**DATA BELOW**:
▼

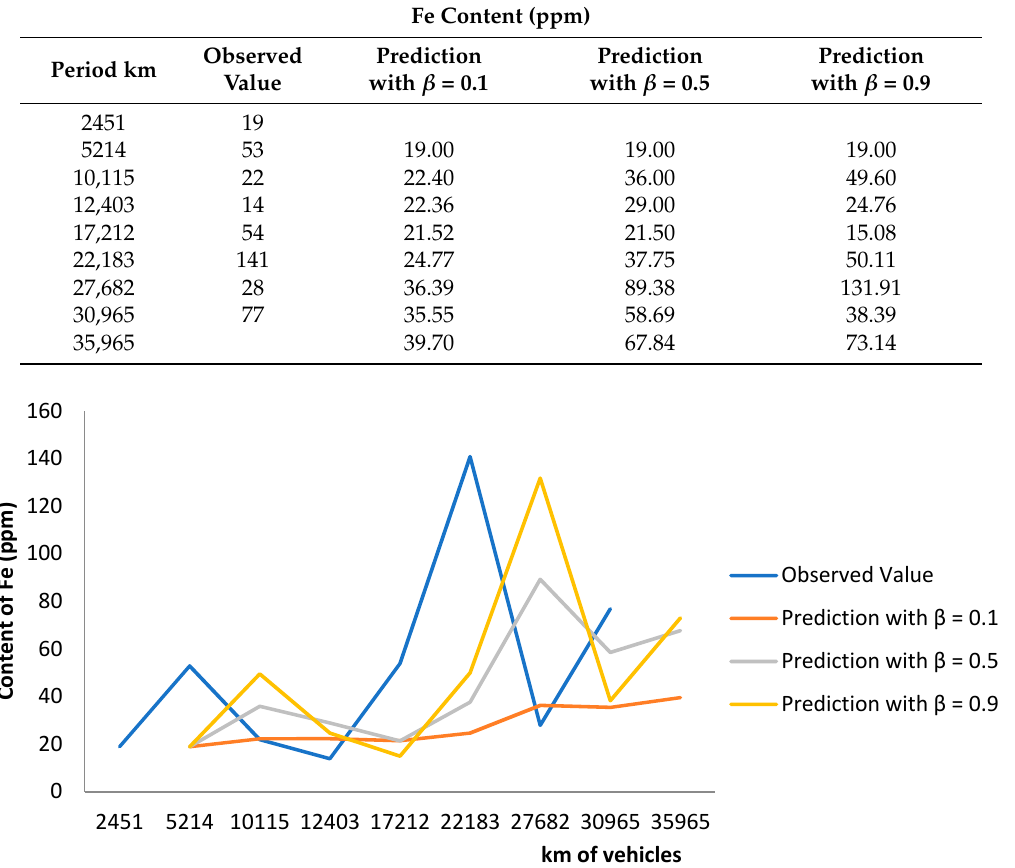
Table 2. Application of exponential smoothing-Fe (ppm) content.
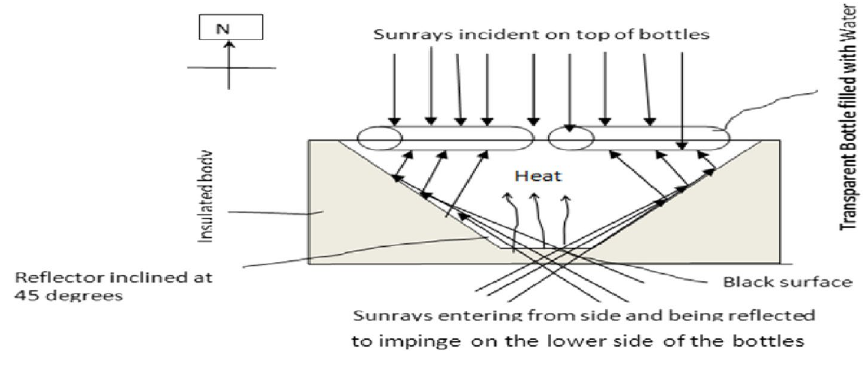
Fig. 2 A 3-D view of the improved SODIS design show- ing parts and basic dimensions (dimensions in mm, not to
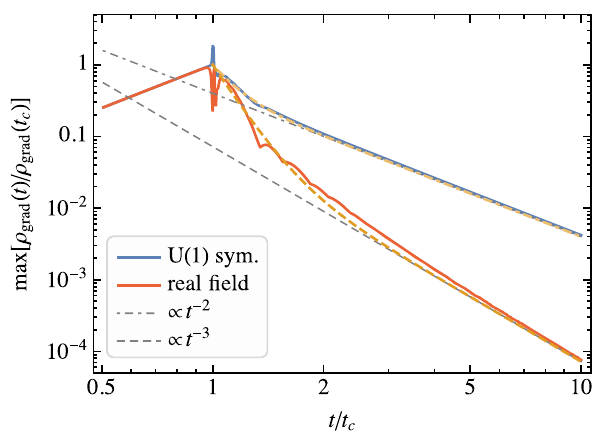
Fig. 2 Evolution of the maximal gradient energy density in a bubble collision. The blue solid line shows the average from simulations with different values of the complex phase difference between the colliding bubbles, and the red solid line shows the case where the bubbles have equal complex phase. The yellow dotdashed and dashed lines show the broken power-law approximations for the evolutions after the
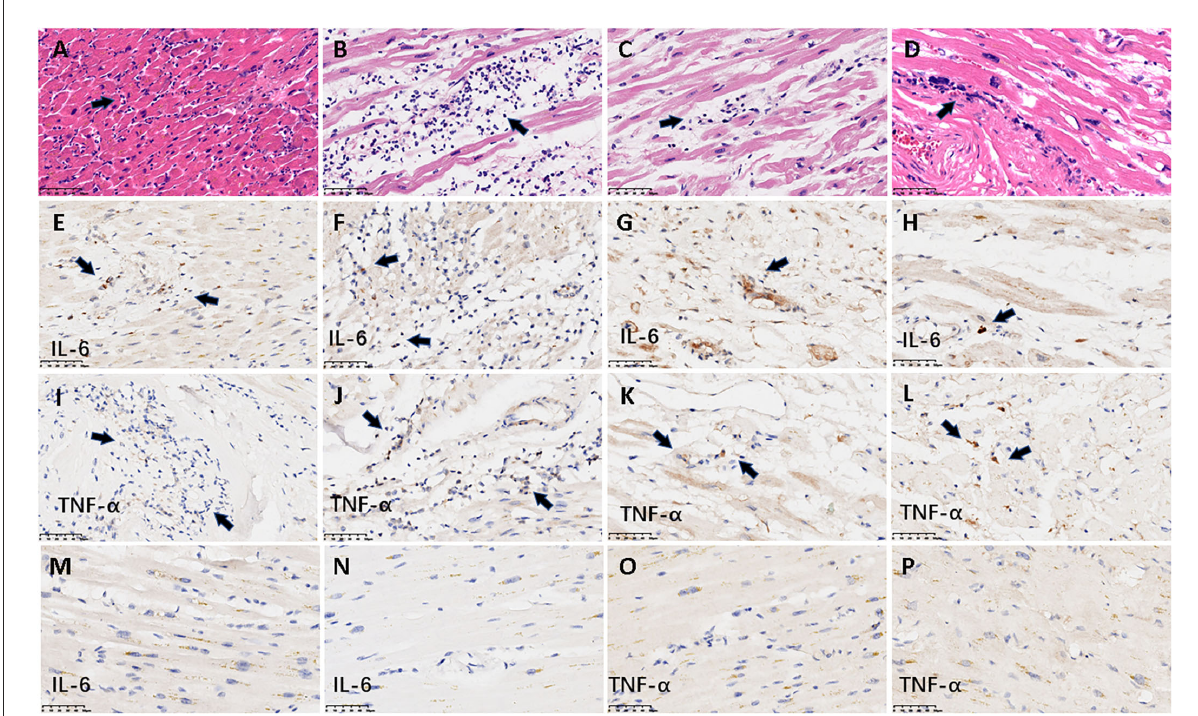
FIGURE1 Representative histological and IHC findings from hearts. The figure shows the histological and IHC findings from heart tissues. (A–D) demonstrate active myocarditis in the four cases. (A,B) The histology in the myocardium demonstrated diffuse neutrophilic infiltrates with myocyte injury in a 62-year-old man and a 56-year-old woman, respectively; (C,D) multiple small discrete foci of mixed inflammatory cells with visible neutrophils associated with single-cell necrosis of cardiomyocytes in a 63-year-old woman and a 76-year-old man, respectively. The arrows denote the infiltrated neutrophils. (E–L) denote the positive IHC staining of IL-6 and TNF- α from the four cases with active myocarditis. (E–H) IL-6; (I–L) TNF- α . The longitudinal images in the first three rows were derived from the same case (A, E, I from a 62-year-old man; B, F, J from a 56-year-old woman; C, G, K from a 63-year-old woman; D, H, L from a 76-year-old man). Arrows denote the positive signal of IHC staining. (M–P) Represent the negative expression of IL-6 and TNF- α from two cases without neutrophil infiltration. (M,O) IHC staining from an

▲

**ASSIGNMENT**:
For the material, state how many lines include the string "with"; the answer is that number alone.

**OUTPUT BELOW**:
2